━━━ Supplied text
Internet famous Ben Huh is stepping down from the cat blog he started 8 years ago.
Internet famous Ben Huh is stepping down from the cat blog he started 8 years ago.

It’s the final roar, or should we say meow for Ben Huh.

Ben Huh - Startupday 2015
Cheezburger founder Ben Huh at GeekWire Startup Day 2015.

The charismatic CEO of Seattle-based online humor site Cheezburger announced today that he’s leaving the company that he started with his wife eight years ago. In a post on Medium, Huh notes that he and his wife have sprinted a marathon over the past eight years, and it was time to move on.

“We became Internet Famous before there was Internet Famous, thanks to all of our users,” writes Huh. “I could not have guessed how starting a company and buying a lolcat website called I Can Has Cheezburger? in 2007 would change our lives and our small corner of the world.”

He will hand the CEO reins to Scott Moore, an experienced former MSN executive and Slate publisher who joined the company in 2013 as COO. Huh, who recommended that he step down to the board, said the mission will remain to make the the world happy for a few moments everyday. His wife, Emily, also is leaving the company.

The news comes just a few days after Circa, a mobile news app co-founded by Huh, shut down after failing to raise more capital.

Despite its humble beginnings, Huh and his wife Emily built Cheezburger into an online powerhouse in the humor category, launching sites such as Fail Blog, Know Your Meme and Memebase. The company’s flagship site — I Can Has Cheezburger — featured funny photos and videos of cats doing silly things, like drinking water from a faucet, riding bikes or interacting with owls. Users of the site could add funny captions to the photos, adding an interesting dynamic.

Cheezburger's Ben and Emily Huh
Cheezburger’s Ben and Emily Huh

Cheezburger raised $30 million in venture financing in 2011 from Foundry Group, Madrona and others, and then pulled in another $5 million in 2012.

At one point, the company operated more than 50 sites, and drew tens of millions of visitors each month. The company even participated in a wacky reality TV show called LOLWork that never really took root.

But the company fell on tough times as the audience shifted to mobile and other humor sites rose in prominence, eating into Cheezburger’s core.

In 2013, the company laid off of 35 percent of its staff, and many of its top execs left.
━━━━━━
Exercise 1: From the Cheezburger article, reproduce the stretch from "The news comes" through "an interesting dynamic." word for word.
Exercise 2: According to the Cheezburger article, who will take over as CEO after Ben Huh leaves?
━━━ Dataset extract
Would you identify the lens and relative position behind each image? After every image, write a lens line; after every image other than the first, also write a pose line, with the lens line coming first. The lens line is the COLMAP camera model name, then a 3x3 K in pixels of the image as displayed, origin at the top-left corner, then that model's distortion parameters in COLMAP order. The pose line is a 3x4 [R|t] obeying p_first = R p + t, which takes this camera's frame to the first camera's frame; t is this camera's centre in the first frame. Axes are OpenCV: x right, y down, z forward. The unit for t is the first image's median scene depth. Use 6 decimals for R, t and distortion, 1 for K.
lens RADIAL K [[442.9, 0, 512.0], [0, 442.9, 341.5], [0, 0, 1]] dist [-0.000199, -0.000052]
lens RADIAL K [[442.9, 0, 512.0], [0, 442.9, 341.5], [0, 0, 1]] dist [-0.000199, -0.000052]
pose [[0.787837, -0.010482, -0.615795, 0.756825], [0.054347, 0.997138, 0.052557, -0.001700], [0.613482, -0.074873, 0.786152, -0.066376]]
━━━━━━
Reply 1:
The news comes just a few days after Circa, a mobile news app co-founded by Huh, shut down after failing to raise more capital.

Despite its humble beginnings, Huh and his wife Emily built Cheezburger into an online powerhouse in the humor category, launching sites such as Fail Blog, Know Your Meme and Memebase. The company’s flagship site — I Can Has Cheezburger — featured funny photos and videos of cats doing silly things, like drinking water from a faucet, riding bikes or interacting with owls. Users of the site could add funny captions to the photos, adding an interesting dynamic.

Reply 2: Scott Moore, a former MSN executive and Slate publisher who joined the company in 2013 as COO.